Owner Chuck Sandford, Take Charge Indy: “We’ve been in the business about 2 1/2 years. I used to go to OTB in Illinois all the time and look at the Racing Form and I saw Patrick wasn’t racing much anymore. I admired him for years. I said, ‘My God, I can get a horse if this guy will train him for me…one of the best in the country.

“I’m still in shock over winning this race. We knew we had a nice, top-bred colt. His breeding screams race horse. But some day he's just got to get out there and do it. I talked to Pat coming down here today. ‘Will you look at the races we’ve run in? We’ve put this poor sucker in two Grade I’s and a Grade III. He’s only run five times. Well, now he’s in three Grade I’s and we finally got one of them. Calvin has been the perfect answer. He fits the colt to a tee. And the nice thing about the colt is he has front-end speed, he’s tactical, which Calvin is so magical when you have that kind of horse.”

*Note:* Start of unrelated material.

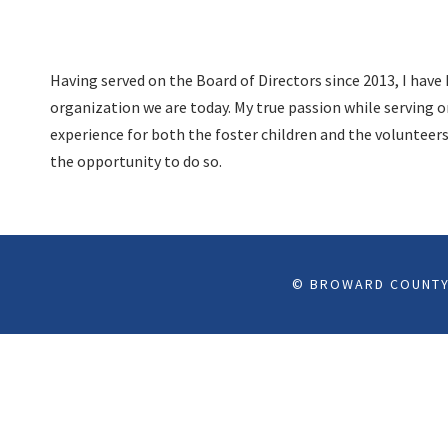
Having served on the Board of Directors since 2013, I hav
organization we are today. My true passion while serving o
experience for both the foster children and the volunteer
the opportunity to do so.
© BROWARD COUNTY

Elvis Trujillo, on board Reveron: “I knew this horse was going to run well. I worked him a few times at Calder, and he worked very well. We almost got there. He ran a great race.”

Trainer Agustin C. Bezara, Reveron: Where will you go from here? “The Kentucky Derby. The race was very good, and that’s good.  It was the first time we ran with the rest of these horses, and can. Like this, we’re going for the other (race). He’s a great horse.” Bezara said he will train the horse at Calder leading up to the Kentucky Derby.

Michael Matz, Union Rags:  “He sprung his right hind shoe in the paddock, but I don’t think it was a big deal. We had to tack it back on.

“Julien said Javier (Castellano) was on him the whole time down the backside, but that’s just race-riding. He said he should have been closer the way the track has been right now. Horses aren’t coming back. (Take Charge Indy) got an easy lead, and he got a head start on me, and we just couldn’t get him. Julien said he just didn’t get out in time, and the way the track is today, you had to be close to the pace. I’m not going to trade with anybody. It’s just unfortunate how it turned out today, but he can’t help that. It was just one of those things.”

Jockey Julien Leparoux (Union Rags):  “He ran good, and he finished good. We were in traffic and they were riding me. My horse finished well, especially the last 1/8. It was just bad luck. He is a professional. He doesn’t care about being on the rail, in behind, or dirt (in his face).  Nobody paid attention to the winner, they let him go. I guess they just target the favorite.

Todd Pletcher, El Padrino: “He got kind of a wide trip around there, but Javier had Union Rags down inside of him and got a clean trip. He just didn’t finish. We’ll see how he comes out of it and decide where to go from there.”

Javier Castellano, El Padrino: “I was in a good spot, stalking the pace on the outside in control of the pace. That worked out great, but, unfortunately, he didn’t respond. He didn’t kick, he just continued on steady. He just didn’t have it today.”